▸ AIM OF THE TASK: Lay out every line of the entries below as a Markdown table with two columns, Row and Entry line, giving each line its own numbered row and skipping any blank lines.

Records

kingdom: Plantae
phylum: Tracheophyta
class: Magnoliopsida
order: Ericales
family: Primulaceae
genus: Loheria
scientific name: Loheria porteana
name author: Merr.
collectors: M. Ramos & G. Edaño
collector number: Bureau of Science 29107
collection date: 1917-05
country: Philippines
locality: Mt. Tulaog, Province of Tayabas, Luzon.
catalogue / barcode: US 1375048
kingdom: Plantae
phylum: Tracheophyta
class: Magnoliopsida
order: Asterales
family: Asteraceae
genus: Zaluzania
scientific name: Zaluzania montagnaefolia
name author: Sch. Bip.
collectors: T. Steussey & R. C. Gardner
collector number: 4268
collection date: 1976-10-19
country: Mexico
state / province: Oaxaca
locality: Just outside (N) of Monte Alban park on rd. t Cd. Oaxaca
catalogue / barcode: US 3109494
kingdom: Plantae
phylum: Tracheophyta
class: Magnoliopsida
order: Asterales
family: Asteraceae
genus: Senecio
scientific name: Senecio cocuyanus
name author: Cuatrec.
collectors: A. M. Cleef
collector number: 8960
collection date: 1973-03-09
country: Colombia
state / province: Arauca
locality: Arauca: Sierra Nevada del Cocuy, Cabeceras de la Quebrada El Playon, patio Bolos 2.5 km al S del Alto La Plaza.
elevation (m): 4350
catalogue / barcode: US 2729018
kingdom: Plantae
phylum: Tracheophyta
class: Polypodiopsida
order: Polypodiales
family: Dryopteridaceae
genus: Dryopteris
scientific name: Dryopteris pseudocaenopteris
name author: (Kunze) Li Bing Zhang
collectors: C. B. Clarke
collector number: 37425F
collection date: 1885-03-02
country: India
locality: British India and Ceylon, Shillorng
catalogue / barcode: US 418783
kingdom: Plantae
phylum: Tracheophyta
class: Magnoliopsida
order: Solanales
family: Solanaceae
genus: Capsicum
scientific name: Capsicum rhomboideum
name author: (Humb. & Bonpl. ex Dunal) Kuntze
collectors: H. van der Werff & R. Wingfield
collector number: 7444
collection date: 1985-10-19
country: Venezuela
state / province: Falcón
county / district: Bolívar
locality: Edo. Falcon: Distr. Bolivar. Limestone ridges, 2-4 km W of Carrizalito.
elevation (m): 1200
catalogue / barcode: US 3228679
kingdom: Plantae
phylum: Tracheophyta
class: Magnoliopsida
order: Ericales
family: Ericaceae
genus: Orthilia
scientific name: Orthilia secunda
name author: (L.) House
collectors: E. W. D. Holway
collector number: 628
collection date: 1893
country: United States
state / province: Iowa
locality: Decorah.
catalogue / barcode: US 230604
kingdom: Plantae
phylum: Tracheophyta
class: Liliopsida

▸ EXERCISE RESPONSE:
| Row | Entry line |
|---|---|
| 1 | kingdom: Plantae |
| 2 | phylum: Tracheophyta |
| 3 | class: Magnoliopsida |
| 4 | order: Ericales |
| 5 | family: Primulaceae |
| 6 | genus: Loheria |
| 7 | scientific name: Loheria porteana |
| 8 | name author: Merr. |
| 9 | collectors: M. Ramos & G. Edaño |
| 10 | collector number: Bureau of Science 29107 |
| 11 | collection date: 1917-05 |
| 12 | country: Philippines |
| 13 | locality: Mt. Tulaog, Province of Tayabas, Luzon. |
| 14 | catalogue / barcode: US 1375048 |
| 15 | kingdom: Plantae |
| 16 | phylum: Tracheophyta |
| 17 | class: Magnoliopsida |
| 18 | order: Asterales |
| 19 | family: Asteraceae |
| 20 | genus: Zaluzania |
| 21 | scientific name: Zaluzania montagnaefolia |
| 22 | name author: Sch. Bip. |
| 23 | collectors: T. Steussey & R. C. Gardner |
| 24 | collector number: 4268 |
| 25 | collection date: 1976-10-19 |
| 26 | country: Mexico |
| 27 | state / province: Oaxaca |
| 28 | locality: Just outside (N) of Monte Alban park on rd. t Cd. Oaxaca |
| 29 | catalogue / barcode: US 3109494 |
| 30 | kingdom: Plantae |
| 31 | phylum: Tracheophyta |
| 32 | class: Magnoliopsida |
| 33 | order: Asterales |
| 34 | family: Asteraceae |
| 35 | genus: Senecio |
| 36 | scientific name: Senecio cocuyanus |
| 37 | name author: Cuatrec. |
| 38 | collectors: A. M. Cleef |
| 39 | collector number: 8960 |
| 40 | collection date: 1973-03-09 |
| 41 | country: Colombia |
| 42 | state / province: Arauca |
| 43 | locality: Arauca: Sierra Nevada del Cocuy, Cabeceras de la Quebrada El Playon, patio Bolos 2.5 km al S del Alto La Plaza. |
| 44 | elevation (m): 4350 |
| 45 | catalogue / barcode: US 2729018 |
| 46 | kingdom: Plantae |
| 47 | phylum: Tracheophyta |
| 48 | class: Polypodiopsida |
| 49 | order: Polypodiales |
| 50 | family: Dryopteridaceae |
| 51 | genus: Dryopteris |
| 52 | scientific name: Dryopteris pseudocaenopteris |
| 53 | name author: (Kunze) Li Bing Zhang |
| 54 | collectors: C. B. Clarke |
| 55 | collector number: 37425F |
| 56 | collection date: 1885-03-02 |
| 57 | country: India |
| 58 | locality: British India and Ceylon, Shillorng |
| 59 | catalogue / barcode: US 418783 |
| 60 | kingdom: Plantae |
| 61 | phylum: Tracheophyta |
| 62 | class: Magnoliopsida |
| 63 | order: Solanales |
| 64 | family: Solanaceae |
| 65 | genus: Capsicum |
| 66 | scientific name: Capsicum rhomboideum |
| 67 | name author: (Humb. & Bonpl. ex Dunal) Kuntze |
| 68 | collectors: H. van der Werff & R. Wingfield |
| 69 | collector number: 7444 |
| 70 | collection date: 1985-10-19 |
| 71 | country: Venezuela |
| 72 | state / province: Falcón |
| 73 | county / district: Bolívar |
| 74 | locality: Edo. Falcon: Distr. Bolivar. Limestone ridges, 2-4 km W of Carrizalito. |
| 75 | elevation (m): 1200 |
| 76 | catalogue / barcode: US 3228679 |
| 77 | kingdom: Plantae |
| 78 | phylum: Tracheophyta |
| 79 | class: Magnoliopsida |
| 80 | order: Ericales |
| 81 | family: Ericaceae |
| 82 | genus: Orthilia |
| 83 | scientific name: Orthilia secunda |
| 84 | name author: (L.) House |
| 85 | collectors: E. W. D. Holway |
| 86 | collector number: 628 |
| 87 | collection date: 1893 |
| 88 | country: United States |
| 89 | state / province: Iowa |
| 90 | locality: Decorah. |
| 91 | catalogue / barcode: US 230604 |
| 92 | kingdom: Plantae |
| 93 | phylum: Tracheophyta |
| 94 | class: Liliopsida |